Thursday, 29 November 2012

L'etranger, Albert Camus

L’etranger delves into the complexities of human nature through Meursault’s strikingly simplistic view of the world. We are thrown into his cold life, devoid of any real care for anyone or anything, and are given a glimpse into the notions of existentialism, nihilism and absurdism – sound a bit too heavy for your liking? Admittedly, the happiest reader may finish this book questioning the meaning of their own existence, but Camus’ writing of Meursault’s bleak outlook is so hauntingly beautiful, it’s one not to miss.
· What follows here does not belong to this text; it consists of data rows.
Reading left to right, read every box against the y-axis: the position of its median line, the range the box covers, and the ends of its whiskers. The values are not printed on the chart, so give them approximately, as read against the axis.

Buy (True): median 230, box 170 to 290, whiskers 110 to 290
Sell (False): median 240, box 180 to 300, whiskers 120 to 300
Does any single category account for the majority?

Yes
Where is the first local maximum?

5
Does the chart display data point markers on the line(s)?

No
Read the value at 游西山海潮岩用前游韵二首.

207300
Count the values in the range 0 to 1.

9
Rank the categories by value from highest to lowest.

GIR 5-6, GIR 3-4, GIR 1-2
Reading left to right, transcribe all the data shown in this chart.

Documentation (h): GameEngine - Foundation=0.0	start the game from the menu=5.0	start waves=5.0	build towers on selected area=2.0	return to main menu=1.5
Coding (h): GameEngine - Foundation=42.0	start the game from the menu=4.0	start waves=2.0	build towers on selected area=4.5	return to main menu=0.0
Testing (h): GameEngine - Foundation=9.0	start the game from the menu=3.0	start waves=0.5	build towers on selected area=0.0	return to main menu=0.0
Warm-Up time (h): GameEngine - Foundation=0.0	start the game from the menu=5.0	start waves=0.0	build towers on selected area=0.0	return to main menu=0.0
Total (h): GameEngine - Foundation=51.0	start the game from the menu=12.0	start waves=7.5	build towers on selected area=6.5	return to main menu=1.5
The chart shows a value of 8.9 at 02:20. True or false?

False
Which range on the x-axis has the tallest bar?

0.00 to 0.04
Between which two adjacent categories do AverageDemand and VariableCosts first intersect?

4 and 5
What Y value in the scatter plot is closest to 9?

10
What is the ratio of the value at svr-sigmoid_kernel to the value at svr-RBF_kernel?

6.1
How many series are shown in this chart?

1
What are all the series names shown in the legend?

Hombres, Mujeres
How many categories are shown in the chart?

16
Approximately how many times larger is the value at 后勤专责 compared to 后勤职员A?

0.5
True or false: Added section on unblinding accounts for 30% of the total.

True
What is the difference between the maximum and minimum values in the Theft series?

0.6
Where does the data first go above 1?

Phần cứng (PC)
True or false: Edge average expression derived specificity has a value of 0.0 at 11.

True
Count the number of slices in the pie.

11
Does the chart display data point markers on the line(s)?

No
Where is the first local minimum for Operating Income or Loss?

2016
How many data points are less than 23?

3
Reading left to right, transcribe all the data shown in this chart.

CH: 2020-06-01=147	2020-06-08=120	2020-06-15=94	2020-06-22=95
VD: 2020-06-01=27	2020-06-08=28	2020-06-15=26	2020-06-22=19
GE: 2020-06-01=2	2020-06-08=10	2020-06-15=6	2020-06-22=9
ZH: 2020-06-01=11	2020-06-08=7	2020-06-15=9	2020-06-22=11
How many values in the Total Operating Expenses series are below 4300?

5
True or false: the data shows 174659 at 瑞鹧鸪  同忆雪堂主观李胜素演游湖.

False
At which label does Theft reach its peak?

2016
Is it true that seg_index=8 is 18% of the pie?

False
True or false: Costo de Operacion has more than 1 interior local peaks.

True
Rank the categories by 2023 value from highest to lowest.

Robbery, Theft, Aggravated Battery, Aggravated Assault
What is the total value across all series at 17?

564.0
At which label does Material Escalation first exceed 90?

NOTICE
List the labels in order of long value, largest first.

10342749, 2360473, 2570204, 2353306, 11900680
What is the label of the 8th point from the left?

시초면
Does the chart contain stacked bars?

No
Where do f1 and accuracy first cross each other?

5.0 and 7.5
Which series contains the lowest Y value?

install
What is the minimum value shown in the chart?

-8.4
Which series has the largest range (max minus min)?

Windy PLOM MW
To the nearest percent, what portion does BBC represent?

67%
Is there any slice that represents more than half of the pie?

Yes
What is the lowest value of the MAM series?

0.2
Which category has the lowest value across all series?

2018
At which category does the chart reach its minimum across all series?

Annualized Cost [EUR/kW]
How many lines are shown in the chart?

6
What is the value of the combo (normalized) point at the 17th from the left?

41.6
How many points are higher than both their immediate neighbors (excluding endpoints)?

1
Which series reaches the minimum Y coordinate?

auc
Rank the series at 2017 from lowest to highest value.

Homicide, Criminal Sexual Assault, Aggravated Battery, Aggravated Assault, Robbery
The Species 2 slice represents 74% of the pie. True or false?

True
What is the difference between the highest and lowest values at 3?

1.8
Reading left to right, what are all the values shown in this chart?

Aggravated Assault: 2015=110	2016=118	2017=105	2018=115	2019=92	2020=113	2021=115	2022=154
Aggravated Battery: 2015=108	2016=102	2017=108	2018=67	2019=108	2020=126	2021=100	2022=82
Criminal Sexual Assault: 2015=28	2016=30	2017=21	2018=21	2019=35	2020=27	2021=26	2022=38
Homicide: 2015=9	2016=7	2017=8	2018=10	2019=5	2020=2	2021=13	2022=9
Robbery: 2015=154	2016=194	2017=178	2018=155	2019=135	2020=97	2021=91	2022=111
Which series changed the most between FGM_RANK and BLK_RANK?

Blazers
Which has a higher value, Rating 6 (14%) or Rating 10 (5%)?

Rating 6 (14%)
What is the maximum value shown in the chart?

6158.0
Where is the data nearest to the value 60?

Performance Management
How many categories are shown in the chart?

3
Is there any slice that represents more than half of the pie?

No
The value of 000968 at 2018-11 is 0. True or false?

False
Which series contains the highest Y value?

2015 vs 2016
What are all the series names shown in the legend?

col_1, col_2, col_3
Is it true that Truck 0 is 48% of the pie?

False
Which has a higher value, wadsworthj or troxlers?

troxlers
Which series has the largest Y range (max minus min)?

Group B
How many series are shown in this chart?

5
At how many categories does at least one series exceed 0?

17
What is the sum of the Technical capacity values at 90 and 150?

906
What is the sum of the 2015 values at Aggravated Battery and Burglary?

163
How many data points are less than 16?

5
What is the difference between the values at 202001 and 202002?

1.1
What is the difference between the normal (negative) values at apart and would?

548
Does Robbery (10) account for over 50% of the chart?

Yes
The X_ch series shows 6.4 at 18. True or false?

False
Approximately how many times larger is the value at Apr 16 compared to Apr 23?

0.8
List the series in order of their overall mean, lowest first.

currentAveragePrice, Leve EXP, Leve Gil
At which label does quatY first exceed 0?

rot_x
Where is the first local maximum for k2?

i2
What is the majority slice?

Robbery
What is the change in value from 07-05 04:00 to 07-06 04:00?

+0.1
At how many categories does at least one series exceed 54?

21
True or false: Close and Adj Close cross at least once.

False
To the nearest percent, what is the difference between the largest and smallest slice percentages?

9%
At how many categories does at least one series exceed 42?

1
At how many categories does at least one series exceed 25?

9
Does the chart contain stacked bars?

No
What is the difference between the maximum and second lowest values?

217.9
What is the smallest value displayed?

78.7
 Albert Camus has been deemed by many as a proponent of existentialism and L’etranger particularly as an existentialist piece. However as Camus himself rejected this idea, I must raise the question as to whether this novel, famed for its links to existentialism, is in fact linked at all. For those of you who are blissfully unaware of this rather depressing concept, existentialism is based on the idea that human life is irrational and purposeless. This idea is indeed present throughout L’etranger, for example in Meursault’s brash rejection of the crucifix (and therefore Christianity). Christianity depicts a rational order and reason for the universe, and invests human life with higher meaning – pretty much the other side of the spectrum in terms of existentialism. As well as this, Meursault’s focus on the physical world follows the existentialist idea that there is nothing more than physical existence to life, most strikingly his almost comedic attempt at justification for killing a man: “it was because of the sun”. Although these and other elements of L’etranger do support certain existentialist ideas, I feel it is important to note that whilst Camus was writing the novel, he had also begun writing The Myth of Sisyphus, a philosophical essay in which Camus introduces absurdism, which in my eyes, the character of Meursault embodies perfectly. Absurdism focuses not so specifically on life’s lack of higher meaning, but on the conflict between man’s tendency to look for a higher meaning – yet inability to find any. Therefore, instead of reading the character of Meursault as the cold, inhuman character that depresses us all and reminds us our existence is futile (standard existentialism), look at Meursault in a different way. Meursault’s actions highlight the absurd ways of humans, he is criticised for his attitude because we do not understand him, as we continue our absurd chase to find the meaning of life. Many people approach L’etranger looking for answers for these great philosophical questions, but the true beauty of this novel is the realisation that there are none.